第21章 食事への誘い
「……やっぱり、プロに任せて正解だな」
今日はリリアーナがアキラの部屋へ来ている。
大きな家具を修復して欲しくて依頼した所、
配送の手間を考えると、行った方がいいという事だったからだ。
アキラの部屋は、本来ベッド1つ、机1つ、収納棚1が備えつけてあるだけだった。
しかし、今では棚が5つ程増え、
12畳程の広さがあり、十分な広さなはずの部屋が、小さく思える程だ。
そして、合計5個の棚のうち、元々あった1つの棚は洋服、それ以外の5つの棚には、壊れた小物がずらりと並んでいた。
だが、それらはすべてアキラが自分の《鑑定》で見極め、「修復すれば本来の価値を取り戻す」と判断した品だった。

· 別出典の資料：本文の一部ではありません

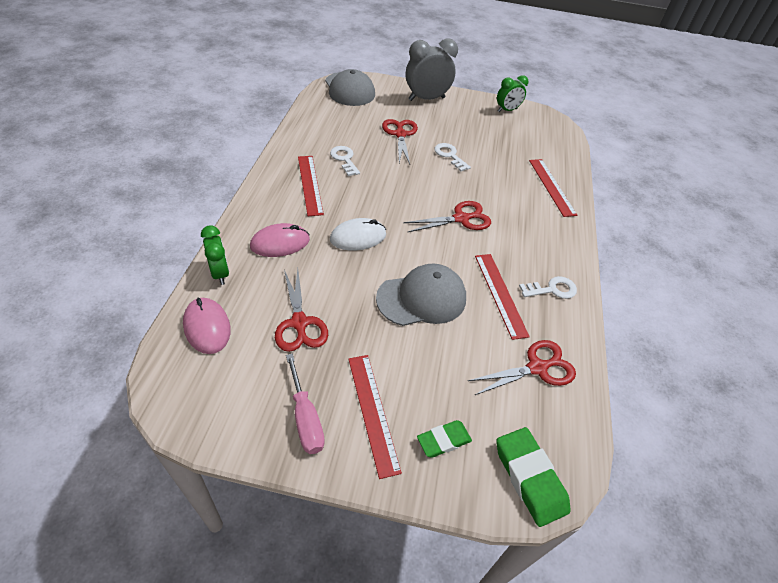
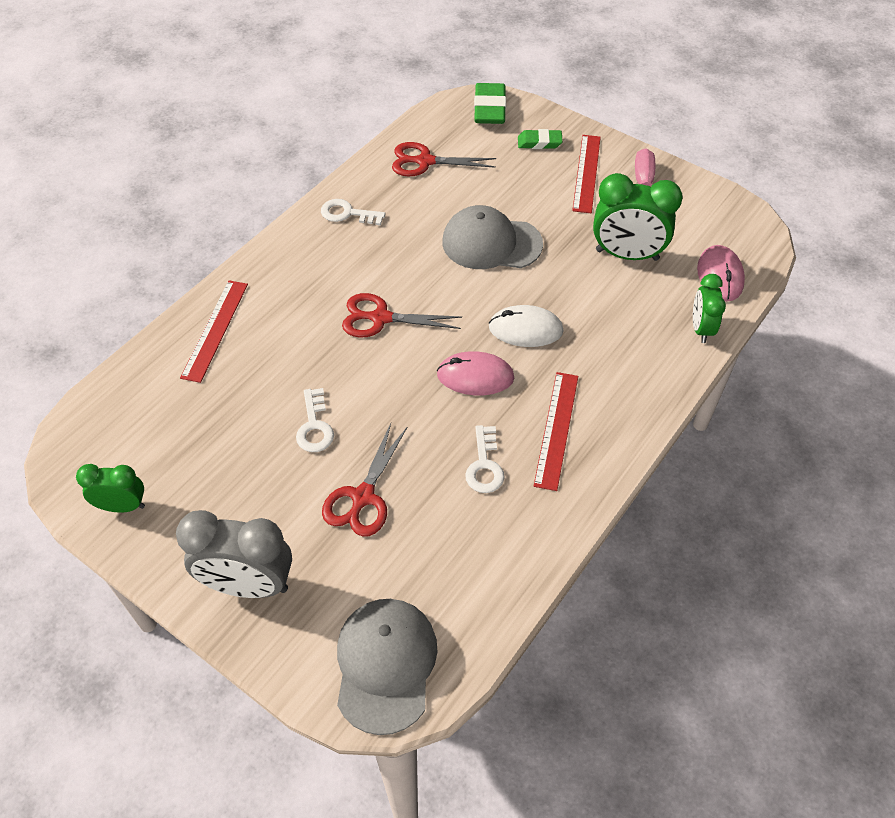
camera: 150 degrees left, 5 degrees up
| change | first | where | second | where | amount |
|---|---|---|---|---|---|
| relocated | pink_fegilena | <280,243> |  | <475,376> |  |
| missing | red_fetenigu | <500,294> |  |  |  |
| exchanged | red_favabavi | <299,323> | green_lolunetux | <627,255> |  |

一応物を置ける耐久があると思って買った棚だが、いかんせん古い。
万が一壊れて、コレクションが散らばったら大変なので、
早めに棚を修復する事にしたのだ。
部屋の中央に立ち、アキラは感慨深げに”修復”を見ていた。
実は、5つ買い足した棚、
それらも古く、傷ついている物で、一見価値がないように見える。
しかし、”鑑定”では、とても価値のある棚なのだ。
そんな棚がリリアーナの手によって修復されていく。
ジャンルも時代も統一されていない。
普通ならちぐはぐになりそうな組み合わせだ。
しかし、《修復》を終えた家具たちは、不思議な調和を生んでいた。
「……すごい」
彼女は素直にそう言い、ゆっくりと室内を見渡した。
「それにしても、凄い数の小物ですね」
「市場でついつい買ってしまってね」
そこには、アキラがこれまで集めてきた小物――指輪、首飾り、杯、古い魔道具の残骸などが所狭しと並べられていた。
「これ、全部……?」
「うん。修復前提で集めてたやつ」
リリアーナの目が、きらきらと輝く。
「すごい……これ、全部“見える”んですね」
「まあ……鑑定士だから」
控えめに答えるアキラに、彼女はくすっと笑った。
「鑑定士、って一言で片付けるには、ずいぶん凄すぎですけど」
棚の前にしゃがみ込み、一つ一つを丁寧に見ていくリリアーナの横顔は、職人そのものだった。
《修復》というスキルを持つ者が、価値を見抜く者のコレクションを見る――それは、互いにとって刺激的な時間だった。
「この指輪……」
「それは、修復したら貴族の式典用になる」
「でしょうね。欠けてるの、表面だけですし」
二人の会話は、自然と専門的なものになっていく。
気づけば、かなりの時間が経っていた。
「……あ」
ふと我に返ったように、リリアーナが立ち上がる。
「すみません、つい夢中になって」
「いや、全然」
アキラは首を振った。
「それに……今日は修復をお願いしてるし」
そう言って、少し間を置いてから続ける。
「修復の代金はもちろん払うけど……その、家まで来てもらったお礼もしたい」
リリアーナが、きょとんとした顔でアキラを見る。
「お礼、ですか?」
「……食事でもどうかな」
一瞬、沈黙。
アキラは内心で少し緊張していた。
仕事相手としては、これまで何度も会っている。だが、これは一歩踏み込んだ誘いだ。
リリアーナは少し考えるように視線を落とし、そして微笑んだ。
「……それ、嬉しいです」
「本当?」
「はい。修復士としてじゃなく、リリアーナとして招いてもらえるなら」
その言葉に、アキラの胸がわずかに温かくなる。
「じゃあ……簡単なものだけど」
「楽しみにしてます」
こうして、アキラの家には――
鑑定士と修復士、そして一人の男と一人の女性としての、静かな食卓が用意されることになった。
価値を見抜く力と、価値を蘇らせる奇跡。
その二つが交わる場所で、新しい関係が、ゆっくりと芽生え始めていた。